Welcome to OmniRec

Overview

Welcome to the OmniRec documentation! OmniRec is an open-source Python library designed to be an all-in-one solution for reproducible and interoperable recommender systems experimentation. You can download the full demo paper here and access the source code at our GitHub repository.

Recommender systems research often faces challenges like fragmented data handling, inconsistent preprocessing, and poor interoperability between different toolkits. These issues can make it difficult to compare results and reproduce studies, slowing down scientific progress. OmniRec tackles these problems by providing a unified, transparent, and easy-to-use workflow for the entire experimentation process.

Key Features

Massive Dataset Collection: Get standardized access to over 230 datasets right out of the box.
Unified Preprocessing: Define your data cleaning, filtering, and splitting pipeline just once and apply it consistently across different models and frameworks.
Seamless Integration: OmniRec works with multiple state-of-the-art recommender system frameworks, including RecPack, RecBole, Lenskit, and Elliot.
Extensible by Design: Its modular architecture allows you to easily add new datasets, custom preprocessing steps, or interfaces to other frameworks.

Architecture

OmniRec's power comes from its simple yet flexible architecture, which is organized into four interconnected modules. This design enables a smooth end-to-end workflow from loading data to evaluating model performance.

Diagram showing the OmniRec architecture

Click here to download the PDF.

The OmniRec architecture, showing its four main components and the experimental workflow.
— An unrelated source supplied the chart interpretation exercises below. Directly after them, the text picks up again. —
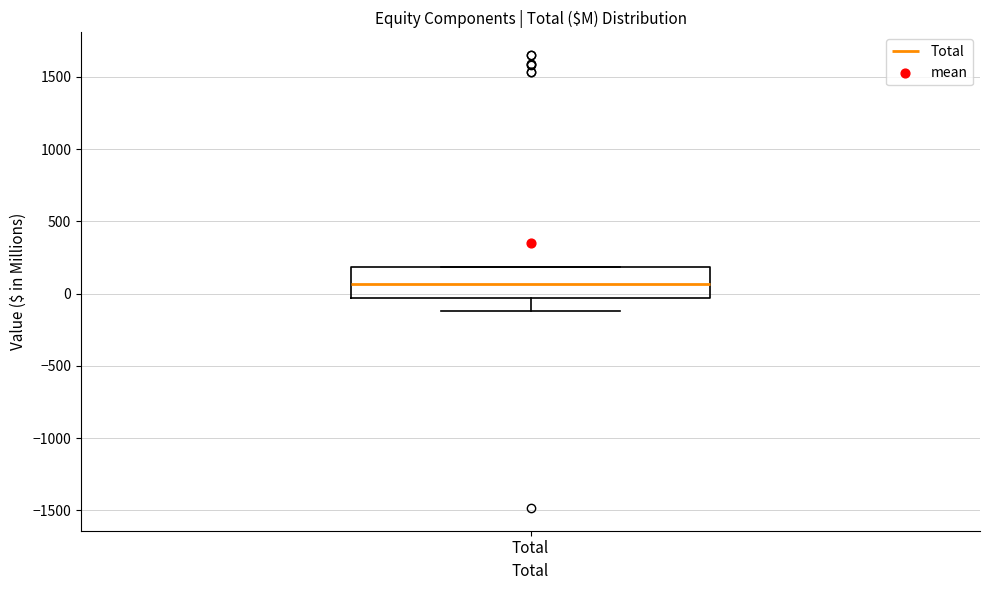

Transcribe this box plot: give where the median line is, the range the box spans, and where the two whiskers end, as read against the y-axis. The values are not printed on the chart, so give them approximately, as read against the axis.

median 50, box -50 to 200, whiskers -100 to 200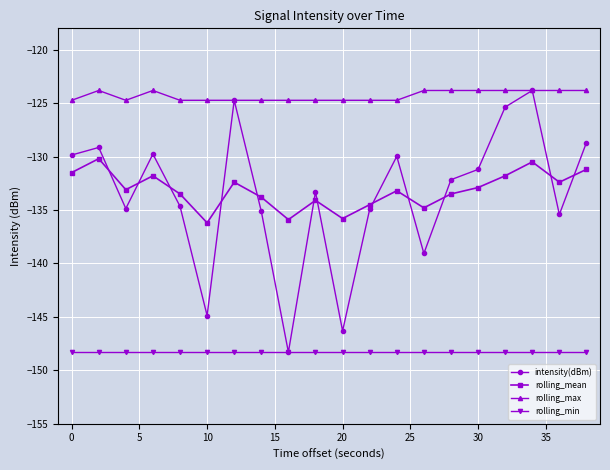

Does the chart have visible grid lines?

Yes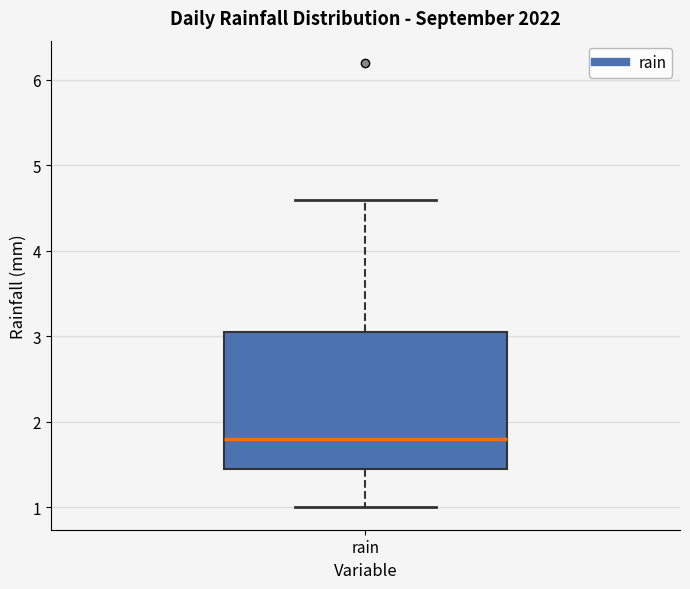

Transcribe this box plot: give where the median line is, the range the box spans, and where the two whiskers end, as read against the y-axis. The values are not printed on the chart, so give them approximately, as read against the axis.

median 1.8, box 1.5 to 3.1, whiskers 1.0 to 4.6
Here’s a brief look at each component:

1. Data Loader

The Data Loader is your starting point. It provides a simple way to load any of the registered datasets or even your own custom data. To ensure consistency, it performs initial preparations like removing duplicate interactions and normalizing user and item identifiers. It also exposes key dataset statistics, which are crucial for analysis and reproducible reporting.

2. Preprocessing Pipeline

Once your data is loaded, the Preprocessing Pipeline applies all the transformations you need. You can easily perform common operations such as: * Subsampling and k-core filtering * Converting explicit feedback (e.g., ratings) to implicit feedback (e.g., clicks) * Splitting data into training and testing sets using various strategies like random holdout, time-based holdout, or cross-validation.
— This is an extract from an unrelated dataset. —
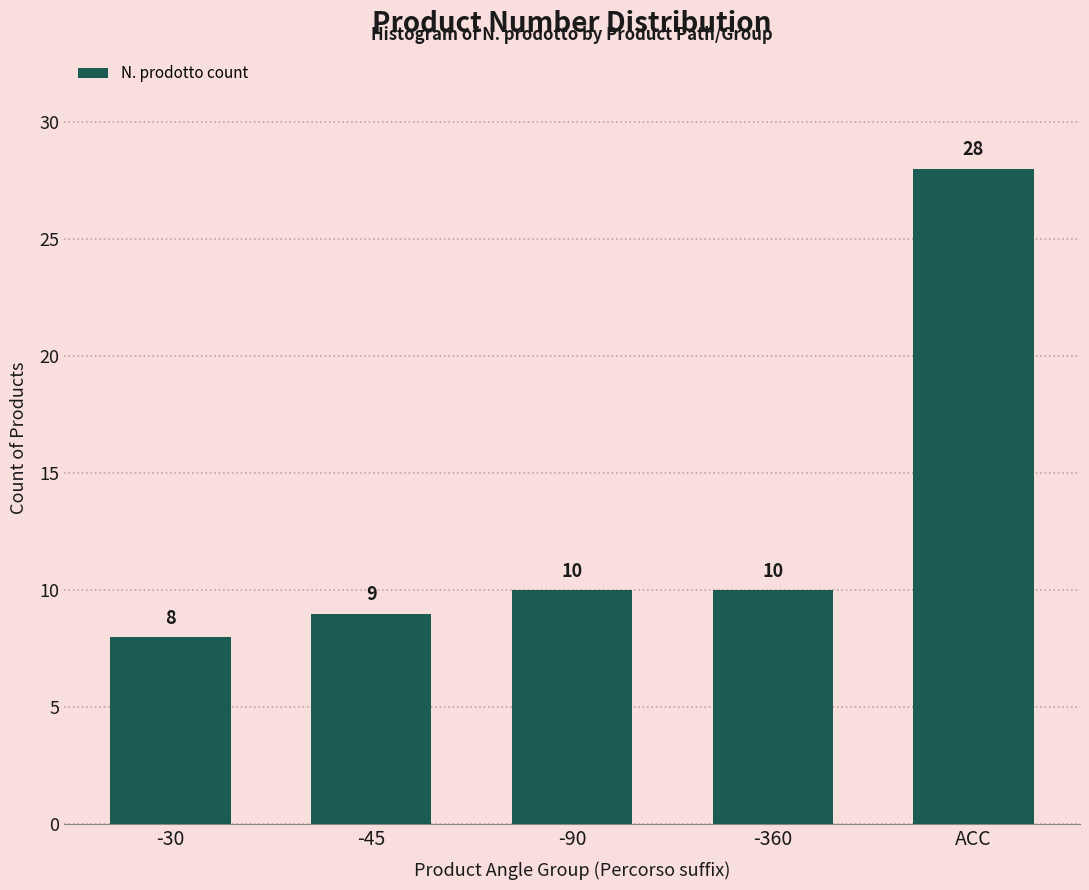

Reading right to left, extract all data points from this chart.

ACC=28	-360=10	-90=10	-45=9	-30=8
The best part is that this pipeline is completely customizable, so you can add your own functions with minimal effort.

3. Recommender Interface

This is where the magic of interoperability happens. The Recommender Interface takes your preprocessed data and seamlessly exports it to widely-used recommender frameworks like Lenskit, RecPack, RecBole, and Elliot. This allows you to train models and generate predictions using the specific tools you need, all without having to rewrite your data preparation code. OmniRec even handles the Python environments for each library to solve dependency conflicts.

4. Evaluator

Finally, the Evaluator module provides a standardized way to assess your model's performance. It computes common ranking and rating-based metrics like nDCG@k, Recall@k, and RMSE. By centralizing the evaluation logic, OmniRec ensures that results are always comparable, no matter which underlying framework you used to train the model. All results can be stored with complete metadata, guaranteeing traceability and long-term reproducibility.